Rohit Aggarwal, Founder and Chief Investment Officer at Ro Fund Management, shared his outlook on the Indian equity market, highlighting that large-cap IT stocks are expected to recover but only after a few quarters. Meanwhile, small and midcap stocks may continue to outperform in the near future, supported by healthy earnings and sector-specific growth.
Speaking about the market environment in 2026, Aggarwal emphasized that Indian equities have shown resilience despite global uncertainties, particularly those related to geopolitical tensions and energy supply concerns. He remains optimistic about sectors such as energy, consumer discretionary, and pharmaceuticals, while advising caution in banking and financial services.
Understanding the Current Market Landscape
India’s stock market has been navigating a complex global backdrop marked by geopolitical conflicts and fluctuating energy prices. Despite these challenges, the domestic economy has demonstrated strength, supported by steady corporate earnings and ongoing capital investments. Investors are cautiously optimistic, assuming that a full-scale war scenario is unlikely and that energy supplies will remain stable.

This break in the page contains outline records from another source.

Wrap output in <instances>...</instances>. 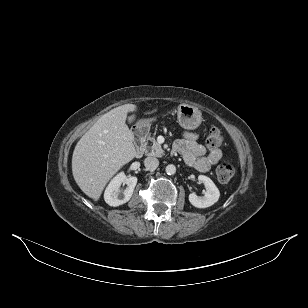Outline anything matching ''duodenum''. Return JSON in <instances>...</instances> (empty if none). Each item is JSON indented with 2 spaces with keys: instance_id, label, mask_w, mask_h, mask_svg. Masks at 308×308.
<instances>
[{
  "instance_id": "1",
  "label": "duodenum",
  "mask_w": 308,
  "mask_h": 308,
  "mask_svg": "<svg viewBox=\"0 0 308 308\" xmlns=\"http://www.w3.org/2000/svg\"><path fill=\"white\" fill-rule=\"evenodd\" d=\"M148 133V126L145 124L138 125L134 131V140L136 145L135 156L141 157L144 152V139Z\"/></svg>"
}]
</instances>
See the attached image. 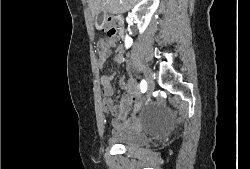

Small and midcap companies have recently delivered strong earnings results, which has fueled expectations that these segments could continue to outperform larger companies in the coming quarters. However, Aggarwal advises investors to be selective, as not all companies within these categories will perform equally well.
Key Market Insights and Sector Focus
- Large-cap IT companies have lagged behind global tech leaders, primarily because they focus on service-based models rather than innovative platforms or products.
- These IT firms are cash-rich with strong management, and future growth may come from strategic acquisitions in the US and Europe to enhance AI and digital capabilities.
- The recovery for large-cap IT is expected to take several quarters due to the need for greater earnings visibility.
- Energy, consumer discretionary, and pharmaceutical sectors are currently favored for their long-term growth potential.
- Banking and financial services are expected to perform in line with market expectations but may remain subdued.
- Infrastructure and manufacturing sectors are gaining attention, with significant capital expenditure underway that could drive growth in the next few years.
Why Large-Cap IT’s Slow Recovery Matters
The slow rebound of large-cap IT stocks reflects broader shifts in the global technology landscape. Unlike global leaders who are rapidly advancing in artificial intelligence and next-generation technologies, many Indian IT giants have yet to pivot fully toward these innovations. This gap has affected their market performance.
However, their strong financial position and experienced leadership suggest they are well-positioned to adapt. Aggarwal expects these companies to pursue acquisitions that will boost their technological capabilities, particularly in AI, which could eventually restore investor confidence and drive growth.
Meanwhile, the ongoing focus on infrastructure and manufacturing aligns with India’s broader economic goals, including self-reliance and energy transition. These sectors are likely to benefit from government initiatives and increased capital spending, offering new opportunities for investors.
Frequently Asked Questions
Q: Why are large-cap IT stocks recovering slowly?
A: Large-cap IT companies have primarily operated as service providers rather than innovators in emerging technologies like AI, which has slowed their growth compared to global peers. Their recovery depends on strategic acquisitions and innovation cycles that may take several quarters.
Q: Which sectors are expected to perform well in the near term?
A: Energy, consumer discretionary, pharmaceuticals, infrastructure, and manufacturing sectors are expected to show strong growth due to healthy earnings, capital investments, and favorable macroeconomic trends.
Q: Should investors focus on small and midcap stocks now?
A: Small and midcap stocks have shown strong earnings momentum and could continue to outperform. However, investors should be selective, as performance can vary widely among companies within these segments.